*** Opening of Text passage ***

Caveat:  I make functional bath soap, NOT suitable for milady's boudoir.  It is plain lye soap, yellow to tan in color, made from whatever oil or grease I can come up with.  Nonetheless, my objective it to make it (nearly) colorless and odorless, a real challenge when starting with such "crude" oil.  When I make soap from relatively clean oil, I shoot for 5% superfat -- so there is no excess lye in the soap.  However, when I plan from the start to purify the soap by salting out, I use excess lye -- which will be washed away in the salting-out step.

My latest batch of soap was a real success, not because the result was exceptional, but because the starting oil (used cooking oil saved, apparently, to make biodiesel!) was about the color of motor oil, and smelled rather bad.  I cleaned this oil as much as possible by straining through cloth, boiling it up with water and letting it separate, but the resulting water contained little in the way of impurities, so further refining the oil was not going to help.

Therefore, I saponified the entire lot (~13 lbs) using a slight excess of lye, and following the usual sort of procedure.  I cook my soap hot -- 150F or so -- which I can get away with because I use no additives in it.  As a result, the soap forms in minutes and requires little or no curing.  I did my first salting out right away merely by adding two or three liters extra water, and, when that was mixed in, an excess of salt.  After boiling this up -- mainly to mix it -- I let it cool outside a couple days (till I could get back to it).

When cool, I dug through the hardened soap and found that the brine was nearly black, and had gelled like aspic -- something I'd never seen before when soap making.  After washing away this ugly gel, I added about 3L of water to the pot and heated it up, breaking up the mass of soap by slicing it, mashing it, and running it through a 1/4" hardware-cloth strainer.  (This mechanical work was needed because the soap had hardened as it cooled.  I learned from this, and in the future will transfer the soap off the brine before the soap fully cools and sets up.)

*** Close of Text passage ***

- [Aim of the exercise]:
Copy out the soap-making account in full, word for word.

*** Opening of Data extracts ***

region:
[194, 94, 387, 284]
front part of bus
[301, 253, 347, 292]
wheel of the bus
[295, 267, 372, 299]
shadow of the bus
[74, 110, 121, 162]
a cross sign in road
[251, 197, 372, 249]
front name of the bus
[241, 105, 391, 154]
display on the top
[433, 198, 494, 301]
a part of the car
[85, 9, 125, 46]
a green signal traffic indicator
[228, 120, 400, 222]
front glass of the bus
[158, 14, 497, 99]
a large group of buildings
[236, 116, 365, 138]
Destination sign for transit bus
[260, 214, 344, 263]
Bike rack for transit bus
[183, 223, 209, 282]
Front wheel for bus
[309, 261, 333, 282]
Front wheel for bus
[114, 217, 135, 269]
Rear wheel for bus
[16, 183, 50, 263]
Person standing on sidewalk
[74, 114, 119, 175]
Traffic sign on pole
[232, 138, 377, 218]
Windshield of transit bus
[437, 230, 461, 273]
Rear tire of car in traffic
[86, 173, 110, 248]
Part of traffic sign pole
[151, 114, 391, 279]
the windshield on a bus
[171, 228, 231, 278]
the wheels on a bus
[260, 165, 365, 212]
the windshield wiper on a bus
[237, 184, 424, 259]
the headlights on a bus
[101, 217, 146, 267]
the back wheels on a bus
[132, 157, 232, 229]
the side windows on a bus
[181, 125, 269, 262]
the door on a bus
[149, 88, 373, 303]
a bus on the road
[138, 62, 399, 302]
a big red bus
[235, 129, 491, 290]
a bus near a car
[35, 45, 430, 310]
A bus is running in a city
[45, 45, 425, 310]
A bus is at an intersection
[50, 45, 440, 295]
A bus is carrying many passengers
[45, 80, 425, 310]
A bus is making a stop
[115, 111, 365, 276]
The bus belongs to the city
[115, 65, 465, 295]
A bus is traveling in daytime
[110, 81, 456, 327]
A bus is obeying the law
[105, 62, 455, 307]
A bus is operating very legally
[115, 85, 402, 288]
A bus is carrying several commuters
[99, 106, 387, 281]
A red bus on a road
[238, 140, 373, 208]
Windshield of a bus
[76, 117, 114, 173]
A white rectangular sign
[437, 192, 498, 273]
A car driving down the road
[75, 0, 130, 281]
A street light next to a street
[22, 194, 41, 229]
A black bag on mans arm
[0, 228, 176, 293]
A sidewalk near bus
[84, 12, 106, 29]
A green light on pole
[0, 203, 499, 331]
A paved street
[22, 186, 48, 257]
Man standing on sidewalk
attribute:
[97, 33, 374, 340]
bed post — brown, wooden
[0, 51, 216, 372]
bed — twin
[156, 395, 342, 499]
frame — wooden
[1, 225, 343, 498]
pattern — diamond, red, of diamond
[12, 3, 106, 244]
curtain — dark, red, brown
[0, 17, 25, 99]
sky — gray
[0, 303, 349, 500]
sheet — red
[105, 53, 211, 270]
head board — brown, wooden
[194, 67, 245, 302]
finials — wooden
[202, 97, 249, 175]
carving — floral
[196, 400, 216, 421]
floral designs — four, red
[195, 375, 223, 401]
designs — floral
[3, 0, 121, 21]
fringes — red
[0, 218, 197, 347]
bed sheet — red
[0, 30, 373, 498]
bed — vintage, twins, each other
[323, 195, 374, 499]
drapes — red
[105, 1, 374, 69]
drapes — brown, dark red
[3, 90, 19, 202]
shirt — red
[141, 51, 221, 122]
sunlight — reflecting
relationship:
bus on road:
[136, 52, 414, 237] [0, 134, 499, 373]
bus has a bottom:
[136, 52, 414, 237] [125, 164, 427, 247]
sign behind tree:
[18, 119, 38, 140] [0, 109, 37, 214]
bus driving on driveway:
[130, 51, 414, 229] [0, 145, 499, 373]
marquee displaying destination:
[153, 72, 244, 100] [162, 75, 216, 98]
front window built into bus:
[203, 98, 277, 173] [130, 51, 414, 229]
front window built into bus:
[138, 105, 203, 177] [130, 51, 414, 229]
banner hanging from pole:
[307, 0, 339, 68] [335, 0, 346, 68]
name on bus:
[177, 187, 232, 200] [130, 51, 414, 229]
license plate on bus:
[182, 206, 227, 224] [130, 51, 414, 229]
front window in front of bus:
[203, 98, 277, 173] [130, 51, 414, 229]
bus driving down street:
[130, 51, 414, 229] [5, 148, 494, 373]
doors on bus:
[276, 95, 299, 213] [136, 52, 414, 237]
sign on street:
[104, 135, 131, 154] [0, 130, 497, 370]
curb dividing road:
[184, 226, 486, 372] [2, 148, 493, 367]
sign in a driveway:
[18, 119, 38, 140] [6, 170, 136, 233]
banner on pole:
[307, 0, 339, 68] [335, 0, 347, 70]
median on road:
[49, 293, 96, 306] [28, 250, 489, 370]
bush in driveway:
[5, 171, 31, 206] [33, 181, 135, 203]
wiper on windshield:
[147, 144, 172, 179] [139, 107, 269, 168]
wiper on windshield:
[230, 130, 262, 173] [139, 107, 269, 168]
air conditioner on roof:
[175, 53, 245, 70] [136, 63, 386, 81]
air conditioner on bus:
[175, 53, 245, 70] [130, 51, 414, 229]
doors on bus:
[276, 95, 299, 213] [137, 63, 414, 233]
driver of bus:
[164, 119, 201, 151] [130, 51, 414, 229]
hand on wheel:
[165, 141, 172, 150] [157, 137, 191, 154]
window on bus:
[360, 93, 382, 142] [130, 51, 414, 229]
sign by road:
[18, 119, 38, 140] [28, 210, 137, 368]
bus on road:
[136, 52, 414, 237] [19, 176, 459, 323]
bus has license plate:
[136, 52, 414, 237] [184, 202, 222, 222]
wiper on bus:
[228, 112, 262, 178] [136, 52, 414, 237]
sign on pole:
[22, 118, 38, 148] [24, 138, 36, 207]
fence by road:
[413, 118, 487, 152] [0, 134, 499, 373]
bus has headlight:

*** Close of Data extracts ***

- [Exercise response]:
Caveat:  I make functional bath soap, NOT suitable for milady's boudoir.  It is plain lye soap, yellow to tan in color, made from whatever oil or grease I can come up with.  Nonetheless, my objective it to make it (nearly) colorless and odorless, a real challenge when starting with such "crude" oil.  When I make soap from relatively clean oil, I shoot for 5% superfat -- so there is no excess lye in the soap.  However, when I plan from the start to purify the soap by salting out, I use excess lye -- which will be washed away in the salting-out step.

My latest batch of soap was a real success, not because the result was exceptional, but because the starting oil (used cooking oil saved, apparently, to make biodiesel!) was about the color of motor oil, and smelled rather bad.  I cleaned this oil as much as possible by straining through cloth, boiling it up with water and letting it separate, but the resulting water contained little in the way of impurities, so further refining the oil was not going to help.

Therefore, I saponified the entire lot (~13 lbs) using a slight excess of lye, and following the usual sort of procedure.  I cook my soap hot -- 150F or so -- which I can get away with because I use no additives in it.  As a result, the soap forms in minutes and requires little or no curing.  I did my first salting out right away merely by adding two or three liters extra water, and, when that was mixed in, an excess of salt.  After boiling this up -- mainly to mix it -- I let it cool outside a couple days (till I could get back to it).

When cool, I dug through the hardened soap and found that the brine was nearly black, and had gelled like aspic -- something I'd never seen before when soap making.  After washing away this ugly gel, I added about 3L of water to the pot and heated it up, breaking up the mass of soap by slicing it, mashing it, and running it through a 1/4" hardware-cloth strainer.  (This mechanical work was needed because the soap had hardened as it cooled.  I learned from this, and in the future will transfer the soap off the brine before the soap fully cools and sets up.)